■ **TASKS FOR THIS EXERCISE**:
(1) Copy part of the article on Disney's Anaheim tax breaks word for word, beginning at the words "The House of" and stopping after "the public money.".
(2) Write the next part of the article about Anaheim ending Disney's tax breaks, picking up after its last sentence.

■ **PAGE EXCERPT**:

++++++++++++++++++++

Most major corporations want cities and states to provide them massive tax breaks to move to or keep their operations in a specific place. Just look at Amazon, which is expected to soon announce the home of its new tax incentive laden second headquarters.
The House of Mouse, however, is taking a different approach.
This week the Anaheim City Council voted to end agreements with Disney that provide tax breaks for the original Disneyland theme park, Disney California Adventure and a proposed luxury real estate project.
The twist in this tale is that Disney asked for the end of the public money.
Unanimous revocation: Anaheim Council members, after what was reported as a sometimes-heated debate at their Aug. 27, finally reached the unanimous decision to end the tax incentive deals.
The canceled taxpayer subsidies were just the latest in billions of dollars' worth of subsidies, incentives, rebates and tax breaks that the global entertainment company has received over the last two decades.
However, newer members of Anaheim's leadership had begun to question the city's generosity toward the wildly successful company.

++++++++++++++++++++

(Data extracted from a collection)
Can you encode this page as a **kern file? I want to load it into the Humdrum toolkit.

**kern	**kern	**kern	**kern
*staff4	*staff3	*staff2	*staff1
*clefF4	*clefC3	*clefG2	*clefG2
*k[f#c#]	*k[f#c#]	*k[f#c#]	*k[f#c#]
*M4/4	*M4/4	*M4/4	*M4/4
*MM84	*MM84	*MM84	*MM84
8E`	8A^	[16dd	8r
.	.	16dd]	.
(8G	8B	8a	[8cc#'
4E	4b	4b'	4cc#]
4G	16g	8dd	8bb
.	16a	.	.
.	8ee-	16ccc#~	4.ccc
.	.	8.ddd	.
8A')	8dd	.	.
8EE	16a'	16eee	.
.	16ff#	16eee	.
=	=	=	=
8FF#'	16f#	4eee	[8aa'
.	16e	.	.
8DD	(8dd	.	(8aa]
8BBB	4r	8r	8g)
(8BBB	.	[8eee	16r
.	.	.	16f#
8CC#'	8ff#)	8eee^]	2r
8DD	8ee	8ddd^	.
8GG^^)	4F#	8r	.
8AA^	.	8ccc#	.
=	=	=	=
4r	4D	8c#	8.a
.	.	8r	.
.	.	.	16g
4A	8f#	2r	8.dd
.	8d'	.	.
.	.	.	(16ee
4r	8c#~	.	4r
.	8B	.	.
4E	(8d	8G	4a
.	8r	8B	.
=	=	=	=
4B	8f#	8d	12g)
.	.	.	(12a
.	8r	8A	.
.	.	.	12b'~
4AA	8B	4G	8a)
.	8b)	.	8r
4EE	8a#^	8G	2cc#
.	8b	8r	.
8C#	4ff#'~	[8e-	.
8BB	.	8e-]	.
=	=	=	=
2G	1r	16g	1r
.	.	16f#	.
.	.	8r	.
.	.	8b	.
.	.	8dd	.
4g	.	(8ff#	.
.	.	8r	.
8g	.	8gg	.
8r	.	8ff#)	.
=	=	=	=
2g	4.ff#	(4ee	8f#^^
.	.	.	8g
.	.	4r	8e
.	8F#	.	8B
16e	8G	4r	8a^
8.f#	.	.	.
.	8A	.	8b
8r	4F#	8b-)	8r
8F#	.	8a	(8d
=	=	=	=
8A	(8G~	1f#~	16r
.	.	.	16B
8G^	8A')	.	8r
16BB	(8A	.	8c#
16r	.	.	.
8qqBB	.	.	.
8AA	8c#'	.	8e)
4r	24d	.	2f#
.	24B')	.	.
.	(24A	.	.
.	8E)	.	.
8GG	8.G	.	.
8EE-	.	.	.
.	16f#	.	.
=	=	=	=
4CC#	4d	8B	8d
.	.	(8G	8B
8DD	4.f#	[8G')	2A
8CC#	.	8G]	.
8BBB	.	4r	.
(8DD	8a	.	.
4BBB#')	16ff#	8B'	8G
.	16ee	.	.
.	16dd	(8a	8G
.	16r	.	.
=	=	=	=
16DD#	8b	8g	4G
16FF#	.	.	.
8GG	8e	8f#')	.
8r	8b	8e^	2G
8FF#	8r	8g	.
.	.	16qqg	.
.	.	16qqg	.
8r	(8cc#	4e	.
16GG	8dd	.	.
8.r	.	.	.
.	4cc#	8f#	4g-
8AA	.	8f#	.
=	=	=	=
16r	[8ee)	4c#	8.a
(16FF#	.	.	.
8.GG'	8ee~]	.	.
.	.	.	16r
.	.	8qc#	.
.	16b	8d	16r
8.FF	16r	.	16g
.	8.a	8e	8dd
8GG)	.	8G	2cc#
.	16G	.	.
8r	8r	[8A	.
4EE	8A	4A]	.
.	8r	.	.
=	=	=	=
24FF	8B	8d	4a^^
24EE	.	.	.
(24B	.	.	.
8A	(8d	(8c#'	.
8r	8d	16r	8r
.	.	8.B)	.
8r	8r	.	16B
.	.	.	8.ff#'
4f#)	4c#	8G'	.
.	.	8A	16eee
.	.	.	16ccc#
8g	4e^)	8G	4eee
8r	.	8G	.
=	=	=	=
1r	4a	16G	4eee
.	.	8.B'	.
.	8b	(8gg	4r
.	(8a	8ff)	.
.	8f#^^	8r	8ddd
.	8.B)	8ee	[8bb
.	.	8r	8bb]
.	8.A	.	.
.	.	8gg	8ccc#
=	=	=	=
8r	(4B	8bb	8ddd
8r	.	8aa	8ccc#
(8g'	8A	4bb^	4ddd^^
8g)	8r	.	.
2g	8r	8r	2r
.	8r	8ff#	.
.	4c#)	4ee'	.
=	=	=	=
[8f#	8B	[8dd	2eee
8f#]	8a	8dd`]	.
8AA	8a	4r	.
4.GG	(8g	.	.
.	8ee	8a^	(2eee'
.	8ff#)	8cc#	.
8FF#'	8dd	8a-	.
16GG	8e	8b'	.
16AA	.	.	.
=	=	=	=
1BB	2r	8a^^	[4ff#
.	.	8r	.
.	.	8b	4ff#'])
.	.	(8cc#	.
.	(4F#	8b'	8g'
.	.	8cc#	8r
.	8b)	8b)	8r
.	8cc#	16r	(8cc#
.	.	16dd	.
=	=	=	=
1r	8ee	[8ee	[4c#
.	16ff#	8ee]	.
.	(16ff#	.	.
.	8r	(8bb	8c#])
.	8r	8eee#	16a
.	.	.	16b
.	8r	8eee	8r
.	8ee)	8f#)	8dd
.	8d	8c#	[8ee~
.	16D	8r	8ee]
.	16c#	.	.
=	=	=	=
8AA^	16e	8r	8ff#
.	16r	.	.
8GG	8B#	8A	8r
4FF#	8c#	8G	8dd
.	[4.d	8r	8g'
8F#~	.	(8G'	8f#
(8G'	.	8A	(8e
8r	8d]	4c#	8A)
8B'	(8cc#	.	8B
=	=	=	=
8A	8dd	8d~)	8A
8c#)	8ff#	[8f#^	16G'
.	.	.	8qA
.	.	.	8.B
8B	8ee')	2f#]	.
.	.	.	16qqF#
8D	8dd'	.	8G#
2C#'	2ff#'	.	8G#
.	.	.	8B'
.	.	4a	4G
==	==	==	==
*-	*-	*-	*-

++++++++++++++++++++

■ **RESPONSES IN ORDER**:
(1)
The House of Mouse, however, is taking a different approach.
This week the Anaheim City Council voted to end agreements with Disney that provide tax breaks for the original Disneyland theme park, Disney California Adventure and a proposed luxury real estate project.
The twist in this tale is that Disney asked for the end of the public money.

(2)
Those new Anaheim perspectives took a dimmer view of the favorable tax treatment given the city's biggest employer.
Tax adversaries: That attitude change reportedly was why Disney asked for the tax breaks to end.
The week before the decisive vote, Walt Disney Co. sent the Anaheim City Council a letter saying the tax incentives had "created an adversarial climate where there should be cooperation and goodwill."
Anaheim Mayor Tom Tait, who is not a fan of tax money underwriting private development projects, said he was "very surprised" by Disney's request, which he called "a good and bold move" that allows the city and Disney to "push the reset button."
Wait added that he is optimistic that "Disney will continue to invest in their park because it makes good business sense."
Other council members were not so sanguine, with one fearing the loss of tax breaks will mean the loss of jobs related to Disney projects.
And Disneyland will still benefit from one city tax break that was not affected by this week's vote.
Anaheim has agreed to hold off on admissions tax collections in exchange for companies' investments of at least $1 billion through 2024. Disney's new Star Wars: Galaxy's Edge expansion, expected to open next year, qualifies for the ticket tax waiver.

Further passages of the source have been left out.